Tom Lake by Ann Patchett. Tom Lake is a novel set during the Covid pandemic about a family, a long-time married couple and their three adult daughters, sheltering together on their cherry orchard in upstate Michigan during harvest season, but to call it a "pandemic novel" is reductive as it is so much more—with nuanced nods to Thornton Wilder and Chekhov, about the passing down of stories and performance, about marriage and aging, about the necessity of gazing into the past in order to move into the future. The movement of the novel is carried forward by mother Lara's remembrances of tender first love and her time performing as Emily Webb in Our Town at a small but mighty theater as a young woman. As Emily says in her Our Town soliloquy, "But, just for a moment now we’re all together. Mama, just for a moment we’re happy. Let’s look at one another." Bound together by the pandemic, by love and shared history, Patchett's characters look at one another and linger in life's present moment, finding meaning and companionship in all its turmoil and quiet glory.

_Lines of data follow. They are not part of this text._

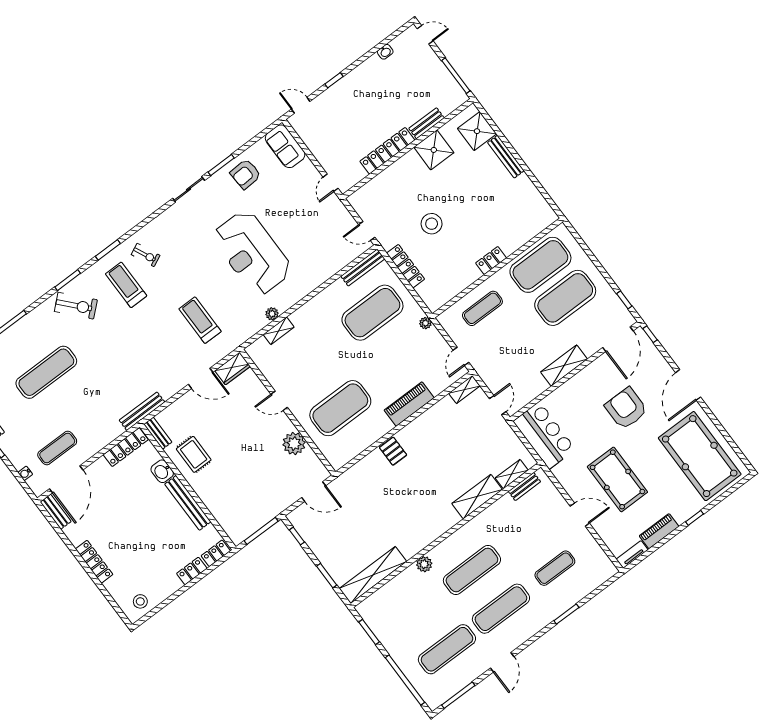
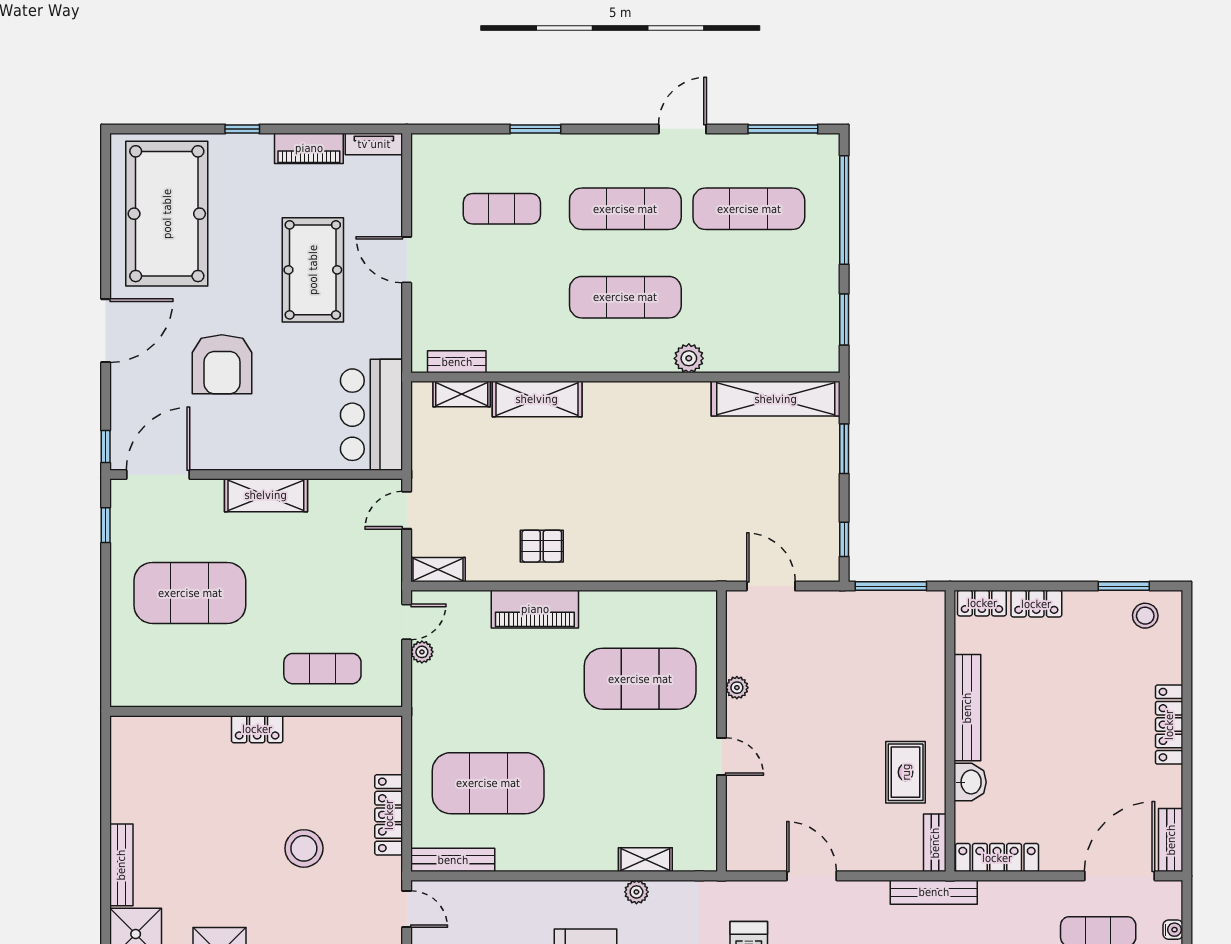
exercise mat: (540, 265) -> (190, 669), removed
plant: (425, 323) -> (422, 652), moved
wardrobe: (233, 368) -> (754, 855), removed
plant: (294, 444) -> (737, 688), width x0.53, depth x0.53
pallet: (393, 451) -> (542, 546), moved, turned 90
window: (159, 607) -> (1124, 586), added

Wellness by Nathan Hill. If the Great American Novel is one that uses character study to examine the spirit, inequalities, and complexities of a segment of America, then Nathan Hill's Wellness would be a worthy contemporary novel added to that canon. Wellness kicks off with the burgeoning love of Jack and Elizabeth, young 20-somethings living in Chicago in the early 90's, and carries us through stages of their marriage, parenthood, and familial histories. Hill nails down a time and place and people with such writerly exactitude, his eye for character nuance, and societal norms a thing of greatness.